Alabama Department of Corrections/AP

MONTGOMERY, Ala. – Alabama is scheduled to execute a man convicted of murdering his ex-girlfriend nearly three decades ago Thursday evening, despite pleas from the victim’s family to spare his life.

Joe Nathan James Jr. is scheduled to receive a lethal injection at a South Alabama prison at 6 p.m. CDT. James was convicted and sentenced to death in the 1994 shooting death of 26-year-old Faith Hall in Birmingham. Hull’s daughters have said they would rather James serve life in prison. But Alabama Gov. Kay Ivey said Wednesday she plans to allow the execution to go ahead.

Prosecutors said James briefly dated Hall and after she rejected him, he became obsessed and stalked her for months before killing her. On Aug. 15, 1994, after Hall had gone shopping with a friend, James forced his way into the friend’s apartment, pulled a gun from his waistband and shot Hall three times, according to court documents.

A Jefferson County jury first convicted James of capital murder in 1996 and voted to recommend the death penalty, which the judge imposed. That conviction was overturned when a state appeals court ruled that a judge had wrongly admitted some police reports into evidence. James was retried and sentenced to death again in 1999, when a jury rejected defense claims that he was under emotional duress at the time of the shooting.

Hall’s two daughters, who were 3 and 6 when their mother was killed, recently said they would rather James spend life in prison.

“I just feel like we can’t play God. We can’t take a life. And it’s not going to bring my mom back,” one of the daughters, Trellen Hall, told The Associated Press in a recent phone interview.

“We thought about it and prayed about it and found it in ourselves to forgive him for what he did.
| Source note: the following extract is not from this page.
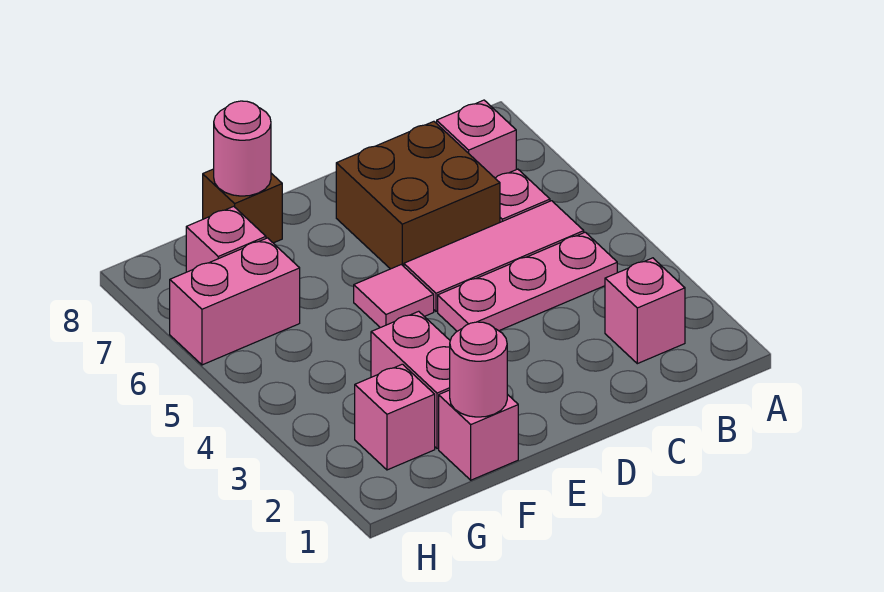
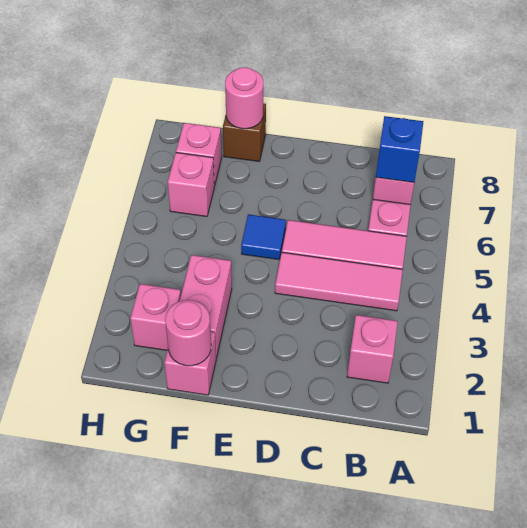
pink plate B4:D4 level 1 -> pink tile B4:D4 level 1
none -> blue brick B7 level 2
brown brick C6:D7 level 1 -> none
pink tile E5 level 1 -> blue tile E5 level 1
pink brick G6:H6 level 1 -> pink brick G6 level 1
We really wish we could have done something to prevent it,” Hall said. .

“I hated him. I did. And I know hate is a strong emotional word, but I really had hate in my heart. When I got older and realized, you can’t walk around with hate in your heart. You still have to live And when I had kids myself, I can’t pass that on to my kids and have them walk around with hate in their hearts.”

Alabama Attorney General Steve Marshall urged Ivey to allow the execution to proceed, writing, “It is our duty to ensure that justice is served for the people of Alabama.”

“The jury in the James case unanimously decided that his brutal murder at Faith Hall warranted the death penalty,” Marshall said.

Asked by a reporter on Wednesday, Ivey said he would not intervene.

“My staff and I have reviewed all the records and all the facts and there is no reason to change the procedure or change the outcome. The execution will continue,” he said.

James has acted as his own lawyer in an effort to avoid his execution, sending handwritten legal filings and notices of appeal to the courts against the death sentence. A lawyer filed a final appeal on his behalf with the U.S. Supreme Court on Wednesday.

James asked the justices for a stay, citing Hall’s family’s opposition and arguing that Alabama did not adequately inform inmates of their right to choose an alternative method of execution.

He argued that Alabama officials, after lawmakers approved nitrogen hypoxia as a new method of execution, gave inmates only a brief window to choose the new method, and that inmates did not know what was at stake when they were given the choice form without explanation. Is. Alabama does not schedule executions for inmates who have chosen nitrogen. The state has not established a system for using nitrogen to carry out death sentences.